> _PROBLEM_: Show every line in the records below that contains the word "pour".
--------------------------------
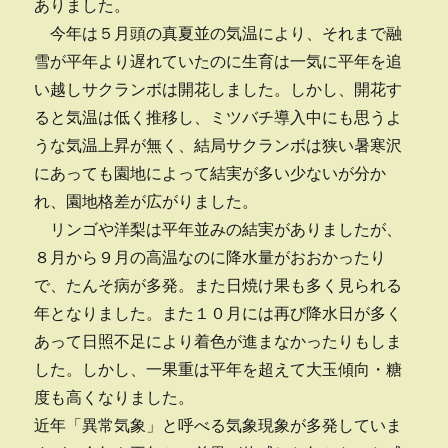
ありました。
今年は５月頭の真夏並の気温により、それまで融
雪が平年より遅れていたのに生育は一気に平年を追
い越しサクランボは開花しました。しかし、開花す
ると気温は低く推移し、ミツバチ導入中にも思うよ
うな気温上昇が無く、結局サクランボは狭い暑寒沢
にあっても園地によって結実が多い少ないが分か
れ、園地格差が広がりました。
リンゴや洋梨は平年並みの結実がありましたが、
８月から９月の高温なのに降水量がおおかったり
で、たんそ病が多発。また日焼け果も多く見られる
年となりました。また１０月には再び降水日が多く
あって日照不足により着色が進まなかったりもしま
した。しかし、一果重は平年を超えて大玉傾向・糖
度も高くなりました。
近年「異常気象」と呼べる気象現象が多発していま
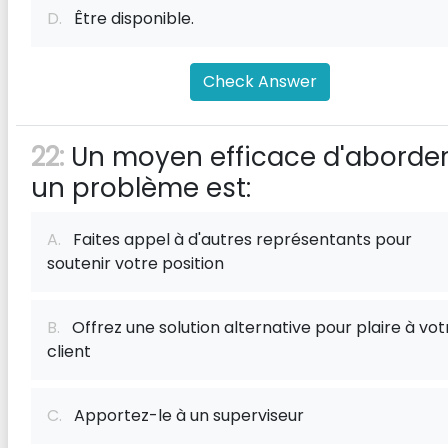
D.
Être disponible.
Check Answer
22:
Un moyen efficace d'aborde
un problème est:
A.
Faites appel à d'autres représentants pour
soutenir votre position
B.
Offrez une solution alternative pour plaire à vot
client
C.
Apportez-le à un superviseur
--------------------------------
> _EXERCISE RESULT_:
Faites appel à d'autres représentants pour
Offrez une solution alternative pour plaire à vot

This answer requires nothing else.